Please copy the records below word for word, starting with the line containing "Outline whatever counts" and going on through the end of the records, and leave the pictures out of your copy.

# [Data items]
>> Start
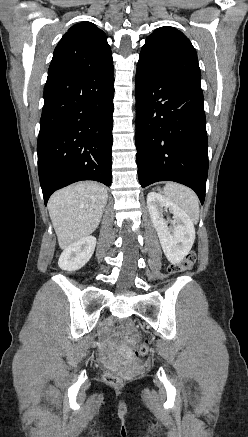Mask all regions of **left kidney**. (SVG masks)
I'll return each instance as SVG.
<instances>
[{
  "mask_svg": "<svg viewBox=\"0 0 248 437\" xmlns=\"http://www.w3.org/2000/svg\"><path fill=\"white\" fill-rule=\"evenodd\" d=\"M147 207L165 256L172 264L179 263L189 253L195 240L192 220L181 208L156 192L147 195ZM164 212L172 213L173 220H166Z\"/></svg>",
  "mask_w": 248,
  "mask_h": 437,
  "instance_id": "1",
  "label": "left kidney"
}]
</instances>
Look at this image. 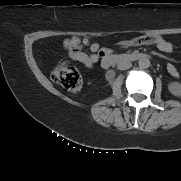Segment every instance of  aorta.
<instances>
[{
	"label": "aorta",
	"instance_id": "aorta-1",
	"mask_svg": "<svg viewBox=\"0 0 181 181\" xmlns=\"http://www.w3.org/2000/svg\"><path fill=\"white\" fill-rule=\"evenodd\" d=\"M138 65L141 68H148L150 66V60L147 56H142L139 60H138Z\"/></svg>",
	"mask_w": 181,
	"mask_h": 181
}]
</instances>
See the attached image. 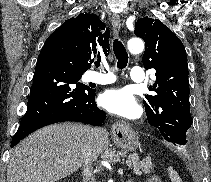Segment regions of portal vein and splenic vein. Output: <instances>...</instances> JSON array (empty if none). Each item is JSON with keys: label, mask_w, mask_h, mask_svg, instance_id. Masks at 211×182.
Returning a JSON list of instances; mask_svg holds the SVG:
<instances>
[{"label": "portal vein and splenic vein", "mask_w": 211, "mask_h": 182, "mask_svg": "<svg viewBox=\"0 0 211 182\" xmlns=\"http://www.w3.org/2000/svg\"><path fill=\"white\" fill-rule=\"evenodd\" d=\"M118 172H119V174H123V169L119 168Z\"/></svg>", "instance_id": "18ae733b"}]
</instances>
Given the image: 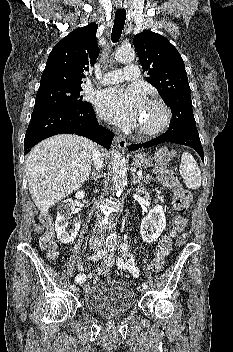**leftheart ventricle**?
<instances>
[{"label": "left heart ventricle", "instance_id": "b2bd125f", "mask_svg": "<svg viewBox=\"0 0 233 352\" xmlns=\"http://www.w3.org/2000/svg\"><path fill=\"white\" fill-rule=\"evenodd\" d=\"M161 118V109L156 104L145 101L137 126L138 128L153 127L160 122Z\"/></svg>", "mask_w": 233, "mask_h": 352}]
</instances>
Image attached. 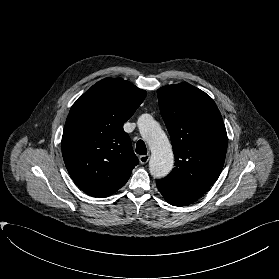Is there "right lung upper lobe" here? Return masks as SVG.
Returning <instances> with one entry per match:
<instances>
[{
	"label": "right lung upper lobe",
	"instance_id": "obj_1",
	"mask_svg": "<svg viewBox=\"0 0 279 279\" xmlns=\"http://www.w3.org/2000/svg\"><path fill=\"white\" fill-rule=\"evenodd\" d=\"M146 92L121 78H105L71 107L62 136V155L75 184L104 198L120 189L138 164L123 124Z\"/></svg>",
	"mask_w": 279,
	"mask_h": 279
}]
</instances>
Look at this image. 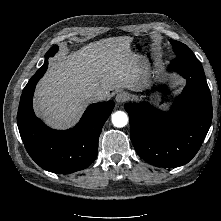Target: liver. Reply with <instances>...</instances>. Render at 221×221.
<instances>
[{
	"instance_id": "6515ba94",
	"label": "liver",
	"mask_w": 221,
	"mask_h": 221,
	"mask_svg": "<svg viewBox=\"0 0 221 221\" xmlns=\"http://www.w3.org/2000/svg\"><path fill=\"white\" fill-rule=\"evenodd\" d=\"M131 37L111 38L86 45L52 62L37 90V104L59 125L74 120L99 89L109 93L135 90L142 58L131 49Z\"/></svg>"
}]
</instances>
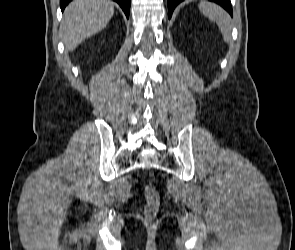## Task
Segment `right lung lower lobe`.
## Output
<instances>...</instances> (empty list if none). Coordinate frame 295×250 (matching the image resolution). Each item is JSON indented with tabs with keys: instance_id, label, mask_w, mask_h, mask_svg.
Wrapping results in <instances>:
<instances>
[{
	"instance_id": "right-lung-lower-lobe-1",
	"label": "right lung lower lobe",
	"mask_w": 295,
	"mask_h": 250,
	"mask_svg": "<svg viewBox=\"0 0 295 250\" xmlns=\"http://www.w3.org/2000/svg\"><path fill=\"white\" fill-rule=\"evenodd\" d=\"M72 0H60V7L61 10L63 11L64 8L67 6V4L69 2H71ZM115 2H117L121 8L123 9L124 13L126 14V17H129V12H130V3L131 0H113Z\"/></svg>"
}]
</instances>
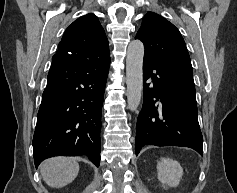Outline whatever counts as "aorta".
<instances>
[{
  "label": "aorta",
  "instance_id": "aorta-1",
  "mask_svg": "<svg viewBox=\"0 0 237 193\" xmlns=\"http://www.w3.org/2000/svg\"><path fill=\"white\" fill-rule=\"evenodd\" d=\"M144 45L140 40L130 42L126 58L127 102L131 111H136L143 90Z\"/></svg>",
  "mask_w": 237,
  "mask_h": 193
}]
</instances>
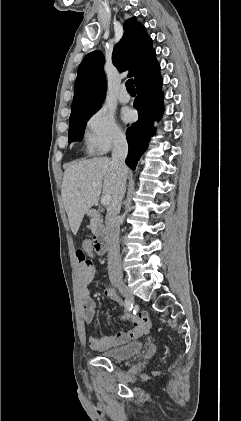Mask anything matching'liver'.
>> End
# [Finished task]
Outline whatever counts as "aorta".
<instances>
[{
  "label": "aorta",
  "instance_id": "aorta-1",
  "mask_svg": "<svg viewBox=\"0 0 237 193\" xmlns=\"http://www.w3.org/2000/svg\"><path fill=\"white\" fill-rule=\"evenodd\" d=\"M144 45L140 40L130 42L126 58L127 102L131 111H136L143 90Z\"/></svg>",
  "mask_w": 237,
  "mask_h": 193
}]
</instances>
Mask anything matching'liver'.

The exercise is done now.